**YOUR INSTRUCTIONS**
Each line of the listing that contains the word "Dino" is to be copied.

**INPUT FOR THIS TASK**
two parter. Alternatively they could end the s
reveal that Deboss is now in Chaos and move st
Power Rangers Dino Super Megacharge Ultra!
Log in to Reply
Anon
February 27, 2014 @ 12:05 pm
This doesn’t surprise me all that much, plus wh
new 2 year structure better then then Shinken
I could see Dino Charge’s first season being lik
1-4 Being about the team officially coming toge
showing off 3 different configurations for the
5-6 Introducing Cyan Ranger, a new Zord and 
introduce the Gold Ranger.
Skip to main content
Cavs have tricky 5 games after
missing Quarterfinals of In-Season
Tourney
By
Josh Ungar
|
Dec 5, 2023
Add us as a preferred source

**RESULT OF THE TASK**
Power Rangers Dino Super Megacharge Ultra!
I could see Dino Charge’s first season being lik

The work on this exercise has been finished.